- [作業項目]:
下記のすべての記録について、各行を一字一句変えずにそのまま出力してください。画像を示す行は省いてください。

= = = = = = =

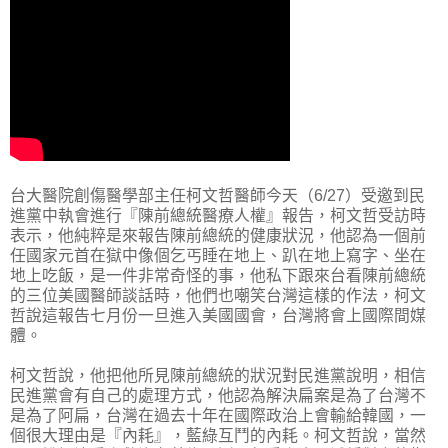
台大醫院創傷醫學部主任柯文哲醫師今天（6/27）受邀到民
進黨中執會進行『陳前總統醫療人權』報告，柯文哲受訪時
表示，他純粹是來報告陳前總統的健康狀況，他認為一個前
任國家元首在獄中像個乞丐睡在地上、趴在地上寫字、坐在
地上吃飯，是一件非常奇怪的事，他私下跟來台看陳前總統
的三位美國醫師談話時，他們也嘲笑台灣這樣的作法，柯文
哲說這報告七月份一旦進入美國國會，台灣將會上國際間媒
體。
柯文哲說，他把他所見陳前總統的狀況對民進黨說明，相信
民進黨會有自己的處理方式，他認為解決扁案是為了台灣不
是為了阿扁，台灣在過去十年在國際政治上會輸給韓國，一
個很大理由是『內耗』，藍綠互鬥的內耗。柯文哲說，當然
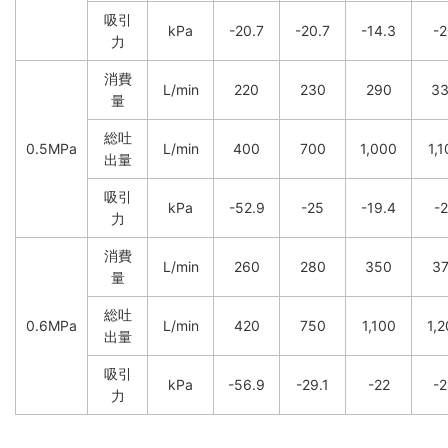
吸引
kPa
-20.7
-20.7
-14.3
-
力
消費
L/min
220
230
290
3
量
総吐
0.5MPa
L/min
400
700
1,000
1,1
出量
吸引
kPa
-52.9
-25
-19.4
-
力
消費
L/min
260
280
350
3
量
総吐
0.6MPa
L/min
420
750
1,100
1,
出量
吸引
kPa
-56.9
-29.1
-22
-
力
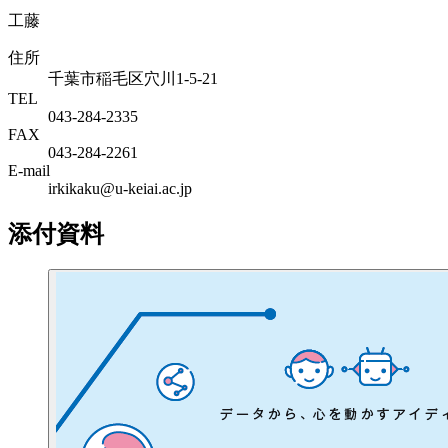
工藤
住所
千葉市稲毛区穴川1-5-21
TEL
043-284-2335
FAX
043-284-2261
E-mail
irkikaku@u-keiai.ac.jp
添付資料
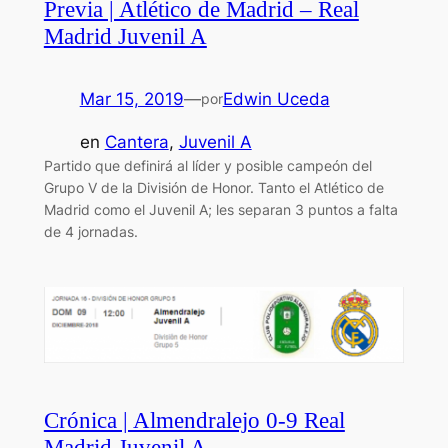
Previa | Atlético de Madrid – Real
Madrid Juvenil A
Mar 15, 2019
—
Edwin Uceda
por
en
Cantera
, 
Juvenil A
Partido que definirá al líder y posible campeón del
Grupo V de la División de Honor. Tanto el Atlético de
Madrid como el Juvenil A; les separan 3 puntos a falta
de 4 jornadas.
Crónica | Almendralejo 0-9 Real
Madrid Juvenil A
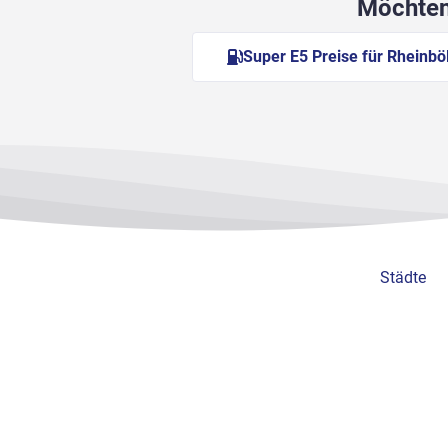
Möchten 
Super E5 Preise für Rheinbö
Städte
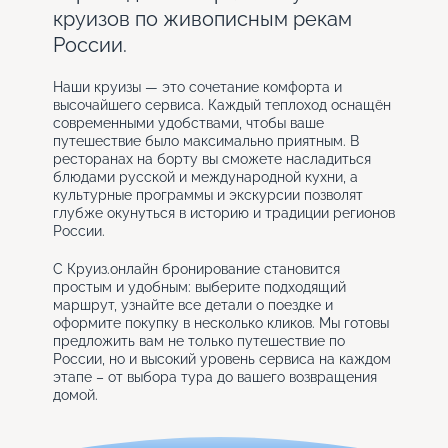
круизов по живописным рекам
России.
Наши круизы — это сочетание комфорта и
высочайшего сервиса. Каждый теплоход оснащён
современными удобствами, чтобы ваше
путешествие было максимально приятным. В
ресторанах на борту вы сможете насладиться
блюдами русской и международной кухни, а
культурные программы и экскурсии позволят
глубже окунуться в историю и традиции регионов
России.
С Круиз.онлайн бронирование становится
простым и удобным: выберите подходящий
маршрут, узнайте все детали о поездке и
оформите покупку в несколько кликов. Мы готовы
предложить вам не только путешествие по
России, но и высокий уровень сервиса на каждом
этапе – от выбора тура до вашего возвращения
домой.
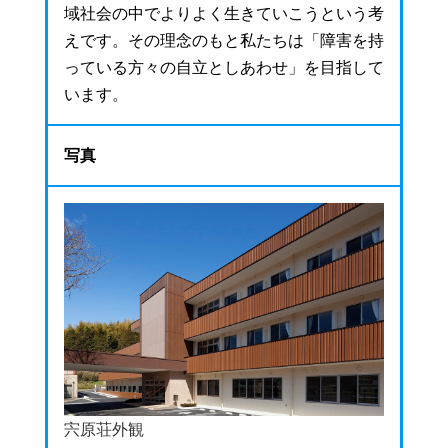
域社会の中でよりよく生きていこうという考
えです。その理念のもと私たちは「障害を持
っている方々の自立としあわせ」を目指して
います。
写真
宍原荘外観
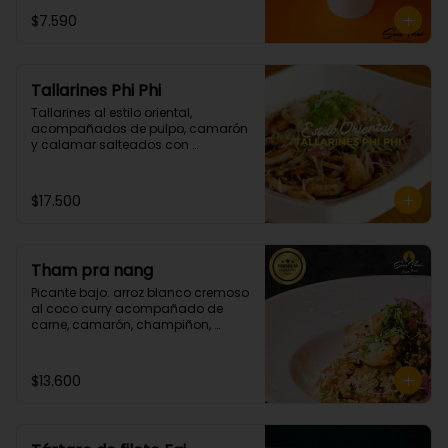
$7.590
Tallarines Phi Phi
Tallarines al estilo oriental, 
acompañados de pulpo, camarón 
y calamar salteados con 
mantequilla spicy. (Picante grado 
2)
$17.500
Tham pra nang
Picante bajo. arroz blanco cremoso 
al coco curry acompañado de 
carne, camarón, champiñon, 
cebollin y cilantro.
$13.600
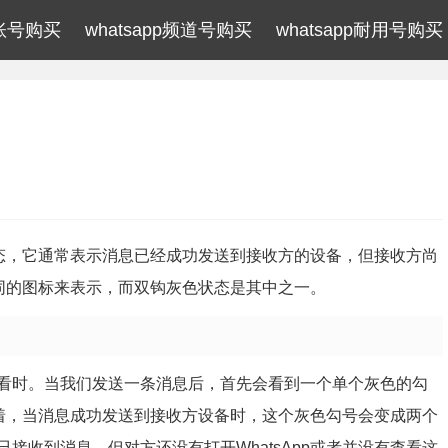
p账号购买
whatsapp频道号购买
whatsapp耐用号购买
息状态，它通常表示消息已经成功发送到接收方的设备，但接收方尚
不同的图标来表示，而双钩灰色状态是其中之一。
看时。当我们发送一条消息后，首先会看到一个单个灰色的勾
。接着，当消息成功发送到接收方设备时，这个灰色勾号会变成两个
接收到消息，但对方还没有打开WhatsApp或者并没有查看这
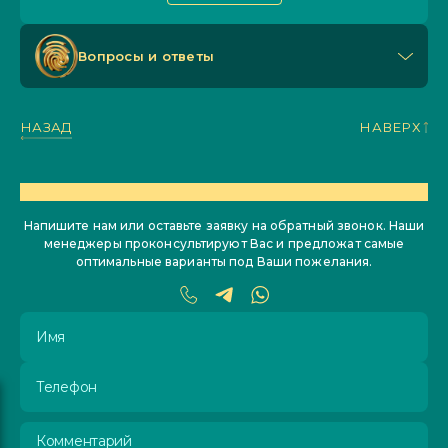
Вопросы и ответы
НАЗАД
НАВЕРХ
ОСТАЛИСЬ ВОПРОСЫ?
Напишите нам или оставьте заявку на обратный звонок. Наши
менеджеры проконсультируют Вас и предложат самые
оптимальные варианты под Ваши пожелания.
Имя
Телефон
Комментарий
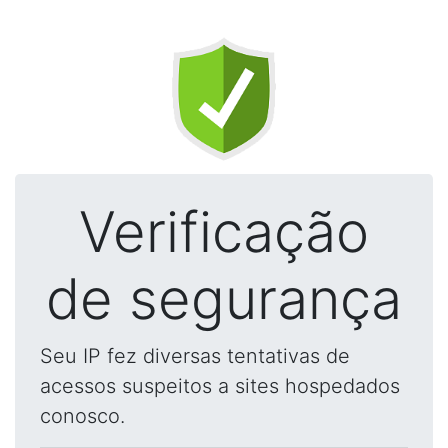
Verificação
de segurança
Seu IP fez diversas tentativas de
acessos suspeitos a sites hospedados
conosco.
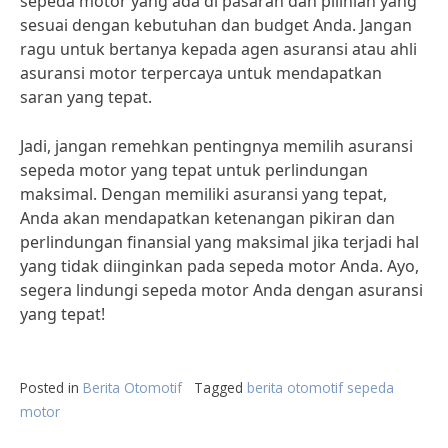
sepeda motor yang ada di pasaran dan pilihlah yang
sesuai dengan kebutuhan dan budget Anda. Jangan
ragu untuk bertanya kepada agen asuransi atau ahli
asuransi motor terpercaya untuk mendapatkan
saran yang tepat.
Jadi, jangan remehkan pentingnya memilih asuransi
sepeda motor yang tepat untuk perlindungan
maksimal. Dengan memiliki asuransi yang tepat,
Anda akan mendapatkan ketenangan pikiran dan
perlindungan finansial yang maksimal jika terjadi hal
yang tidak diinginkan pada sepeda motor Anda. Ayo,
segera lindungi sepeda motor Anda dengan asuransi
yang tepat!
Posted in
Berita Otomotif
Tagged
berita otomotif sepeda
motor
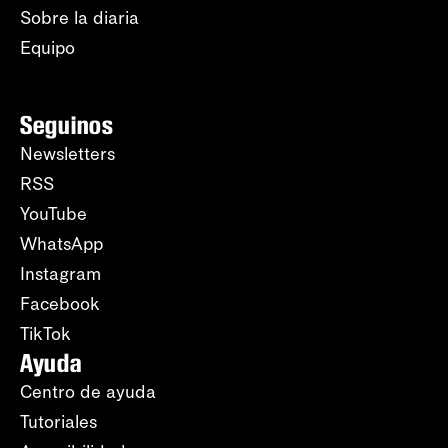
Sobre la diaria
Equipo
Seguinos
Newsletters
RSS
YouTube
WhatsApp
Instagram
Facebook
TikTok
Ayuda
Centro de ayuda
Tutoriales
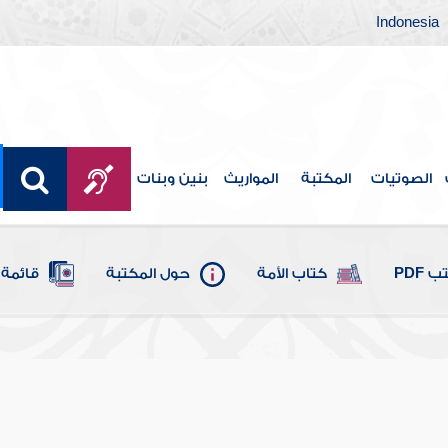
Indonesia
الصوتيات
المكتبة
المواريث
بنين وبنات
 PDF
كتاب الأمة
حول المكتبة
قائمة 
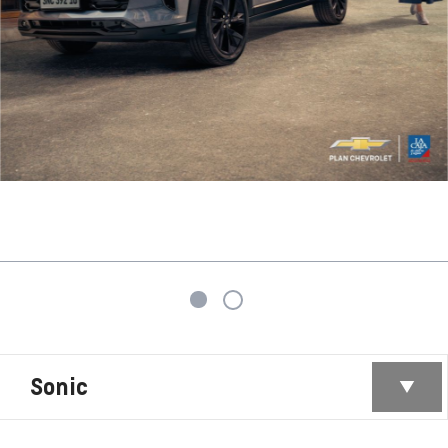
Sonic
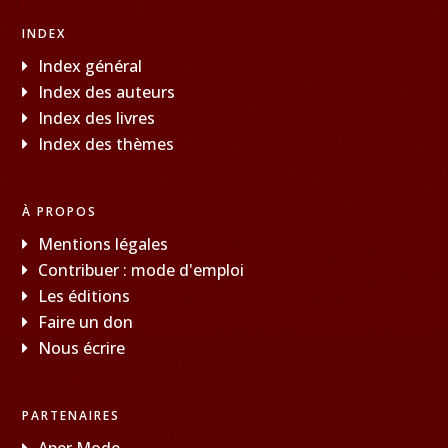
INDEX
Index général
Index des auteurs
Index des livres
Index des thèmes
À PROPOS
Mentions légales
Contribuer : mode d'emploi
Les éditions
Faire un don
Nous écrire
PARTENAIRES
Aper Mode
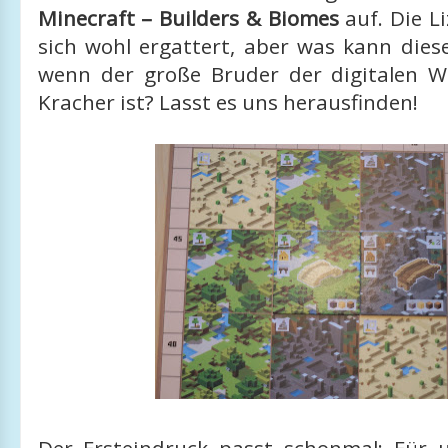
Minecraft – Builders & Biomes
auf. Die L
sich wohl ergattert, aber was kann diese
wenn der große Bruder der digitalen We
Kracher ist? Lasst es uns herausfinden!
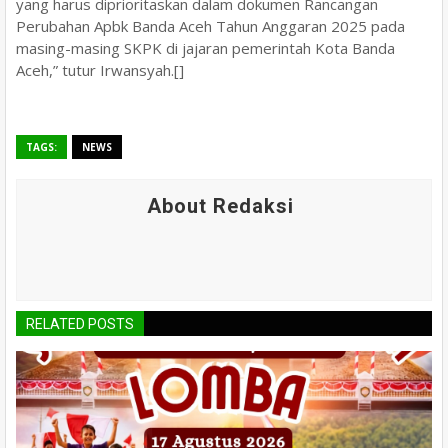
yang harus diprioritaskan dalam dokumen Rancangan
Perubahan Apbk Banda Aceh Tahun Anggaran 2025 pada
masing-masing SKPK di jajaran pemerintah Kota Banda
Aceh,” tutur Irwansyah.[]
TAGS:
NEWS
About Redaksi
RELATED POSTS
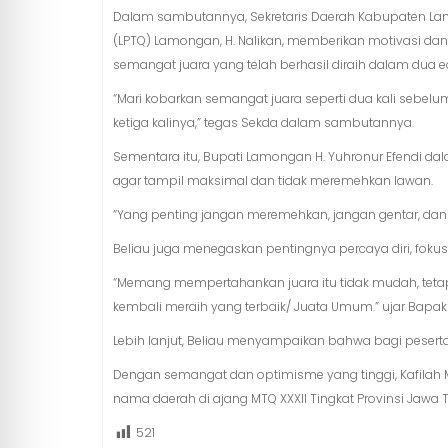
Dalam sambutannya, Sekretaris Daerah Kabupaten La
(LPTQ) Lamongan, H. Nalikan, memberikan motivasi d
semangat juara yang telah berhasil diraih dalam dua e
“Mari kobarkan semangat juara seperti dua kali sebelu
ketiga kalinya,” tegas Sekda dalam sambutannya.
Sementara itu, Bupati Lamongan H. Yuhronur Efendi d
agar tampil maksimal dan tidak meremehkan lawan.
“Yang penting jangan meremehkan, jangan gentar, dan 
Beliau juga menegaskan pentingnya percaya diri, fokus
“Memang mempertahankan juara itu tidak mudah, tetapi
kembali meraih yang terbaik/ Juata Umum.” ujar Bapak
Lebih lanjut, Beliau menyampaikan bahwa bagi peser
Dengan semangat dan optimisme yang tinggi, Kafil
nama daerah di ajang MTQ XXXII Tingkat Provinsi Jawa
521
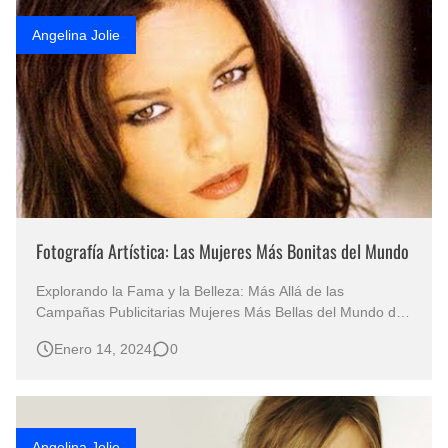
Rostros Bellos, La Perfección del Dibujo A Lápiz, Biryulina Vita
Angelina Jolie
Fotos Artísticas de las Actrices de Hollywood Más Bellas del Mundo
Que significan los cuadros de negras africanas?
El mundo del arte en pintura surrealista
Fotografía Artística: Las Mujeres Más Bonitas del Mundo
Explorando la Fama y la Belleza: Más Allá de las
Campañas Publicitarias Mujeres Más Bellas del Mundo del
Cine en Hollywood Rostros Espectaculares y Divinos del
Enero 14, 2024
0
Cine RETRATOS FEMENINOS MUJERES BONITAS
Catherine Zeta-Jones Fotografía de las Mujeres más
Lindas del mundo Rostros Bellos de…
Angelina Jolie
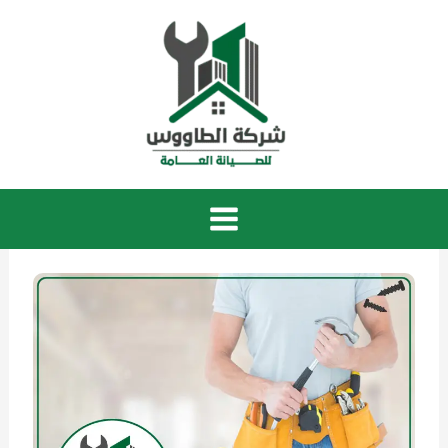
خطي
لى
لمحتوى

= = = = = = =

- [課題の解答]:
台大醫院創傷醫學部主任柯文哲醫師今天（6/27）受邀到民
進黨中執會進行『陳前總統醫療人權』報告，柯文哲受訪時
表示，他純粹是來報告陳前總統的健康狀況，他認為一個前
任國家元首在獄中像個乞丐睡在地上、趴在地上寫字、坐在
地上吃飯，是一件非常奇怪的事，他私下跟來台看陳前總統
的三位美國醫師談話時，他們也嘲笑台灣這樣的作法，柯文
哲說這報告七月份一旦進入美國國會，台灣將會上國際間媒
體。
柯文哲說，他把他所見陳前總統的狀況對民進黨說明，相信
民進黨會有自己的處理方式，他認為解決扁案是為了台灣不
是為了阿扁，台灣在過去十年在國際政治上會輸給韓國，一
個很大理由是『內耗』，藍綠互鬥的內耗。柯文哲說，當然
吸引
kPa
-20.7
-20.7
-14.3
-
力
消費
L/min
220
230
290
3
量
総吐
0.5MPa
L/min
400
700
1,000
1,1
出量
吸引
kPa
-52.9
-25
-19.4
-
力
消費
L/min
260
280
350
3
量
総吐
0.6MPa
L/min
420
750
1,100
1,
出量
吸引
kPa
-56.9
-29.1
-22
-
力
工藤
住所
千葉市稲毛区穴川1-5-21
TEL
043-284-2335
FAX
043-284-2261
E-mail
irkikaku@u-keiai.ac.jp
添付資料
Previa | Atlético de Madrid – Real
Madrid Juvenil A
Mar 15, 2019
—
Edwin Uceda
por
en
Cantera
, 
Juvenil A
Partido que definirá al líder y posible campeón del
Grupo V de la División de Honor. Tanto el Atlético de
Madrid como el Juvenil A; les separan 3 puntos a falta
de 4 jornadas.
Crónica | Almendralejo 0-9 Real
Madrid Juvenil A
Möchten 
Super E5 Preise für Rheinbö
Städte
круизов по живописным рекам
России.
Наши круизы — это сочетание комфорта и
высочайшего сервиса. Каждый теплоход оснащён
современными удобствами, чтобы ваше
путешествие было максимально приятным. В
ресторанах на борту вы сможете насладиться
блюдами русской и международной кухни, а
культурные программы и экскурсии позволят
глубже окунуться в историю и традиции регионов
России.
С Круиз.онлайн бронирование становится
простым и удобным: выберите подходящий
маршрут, узнайте все детали о поездке и
оформите покупку в несколько кликов. Мы готовы
предложить вам не только путешествие по
России, но и высокий уровень сервиса на каждом
этапе – от выбора тура до вашего возвращения
домой.
域社会の中でよりよく生きていこうという考
えです。その理念のもと私たちは「障害を持
っている方々の自立としあわせ」を目指して
います。
写真
宍原荘外観
$7.590
Tallarines Phi Phi
Tallarines al estilo oriental, 
acompañados de pulpo, camarón 
y calamar salteados con 
mantequilla spicy. (Picante grado 
2)
$17.500
Tham pra nang
Picante bajo. arroz blanco cremoso 
al coco curry acompañado de 
carne, camarón, champiñon, 
cebollin y cilantro.
$13.600
p账号购买
whatsapp频道号购买
whatsapp耐用号购买
息状态，它通常表示消息已经成功发送到接收方的设备，但接收方尚
不同的图标来表示，而双钩灰色状态是其中之一。
看时。当我们发送一条消息后，首先会看到一个单个灰色的勾
。接着，当消息成功发送到接收方设备时，这个灰色勾号会变成两个
接收到消息，但对方还没有打开WhatsApp或者并没有查看这
Вопросы и ответы
НАЗАД
НАВЕРХ
ОСТАЛИСЬ ВОПРОСЫ?
Напишите нам или оставьте заявку на обратный звонок. Наши
менеджеры проконсультируют Вас и предложат самые
оптимальные варианты под Ваши пожелания.
Имя
Телефон
Комментарий
Verificação
de segurança
Seu IP fez diversas tentativas de
acessos suspeitos a sites hospedados
conosco.
sepeda motor yang ada di pasaran dan pilihlah yang
sesuai dengan kebutuhan dan budget Anda. Jangan
ragu untuk bertanya kepada agen asuransi atau ahli
asuransi motor terpercaya untuk mendapatkan
saran yang tepat.
Jadi, jangan remehkan pentingnya memilih asuransi
sepeda motor yang tepat untuk perlindungan
maksimal. Dengan memiliki asuransi yang tepat,
Anda akan mendapatkan ketenangan pikiran dan
perlindungan finansial yang maksimal jika terjadi hal
yang tidak diinginkan pada sepeda motor Anda. Ayo,
segera lindungi sepeda motor Anda dengan asuransi
yang tepat!
Posted in
Berita Otomotif
Tagged
berita otomotif sepeda
motor
Sobre la diaria
Equipo
Seguinos
Newsletters
RSS
YouTube
WhatsApp
Instagram
Facebook
TikTok
Ayuda
Centro de ayuda
Tutoriales
Indonesia
الصوتيات
المكتبة
المواريث
بنين وبنات
 PDF
كتاب الأمة
حول المكتبة
قائمة 
Sonic
INDEX
Index général
Index des auteurs
Index des livres
Index des thèmes
À PROPOS
Mentions légales
Contribuer : mode d'emploi
Les éditions
Faire un don
Nous écrire
PARTENAIRES
Aper Mode
Minecraft – Builders & Biomes
auf. Die L
sich wohl ergattert, aber was kann diese
wenn der große Bruder der digitalen We
Kracher ist? Lasst es uns herausfinden!
yang harus diprioritaskan dalam dokumen Rancangan
Perubahan Apbk Banda Aceh Tahun Anggaran 2025 pada
masing-masing SKPK di jajaran pemerintah Kota Banda
Aceh,” tutur Irwansyah.[]
TAGS:
NEWS
About Redaksi
RELATED POSTS
Dalam sambutannya, Sekretaris Daerah Kabupaten La
(LPTQ) Lamongan, H. Nalikan, memberikan motivasi d
semangat juara yang telah berhasil diraih dalam dua e
“Mari kobarkan semangat juara seperti dua kali sebelu
ketiga kalinya,” tegas Sekda dalam sambutannya.
Sementara itu, Bupati Lamongan H. Yuhronur Efendi d
agar tampil maksimal dan tidak meremehkan lawan.
“Yang penting jangan meremehkan, jangan gentar, dan 
Beliau juga menegaskan pentingnya percaya diri, fokus
“Memang mempertahankan juara itu tidak mudah, tetapi
kembali meraih yang terbaik/ Juata Umum.” ujar Bapak
Lebih lanjut, Beliau menyampaikan bahwa bagi peser
Dengan semangat dan optimisme yang tinggi, Kafil
nama daerah di ajang MTQ XXXII Tingkat Provinsi Jawa
521
Rostros Bellos, La Perfección del Dibujo A Lápiz, Biryulina Vita
Angelina Jolie
Fotos Artísticas de las Actrices de Hollywood Más Bellas del Mundo
Que significan los cuadros de negras africanas?
El mundo del arte en pintura surrealista
Fotografía Artística: Las Mujeres Más Bonitas del Mundo
Explorando la Fama y la Belleza: Más Allá de las
Campañas Publicitarias Mujeres Más Bellas del Mundo del
Cine en Hollywood Rostros Espectaculares y Divinos del
Enero 14, 2024
0
Cine RETRATOS FEMENINOS MUJERES BONITAS
Catherine Zeta-Jones Fotografía de las Mujeres más
Lindas del mundo Rostros Bellos de…
Angelina Jolie
خطي
لى
لمحتوى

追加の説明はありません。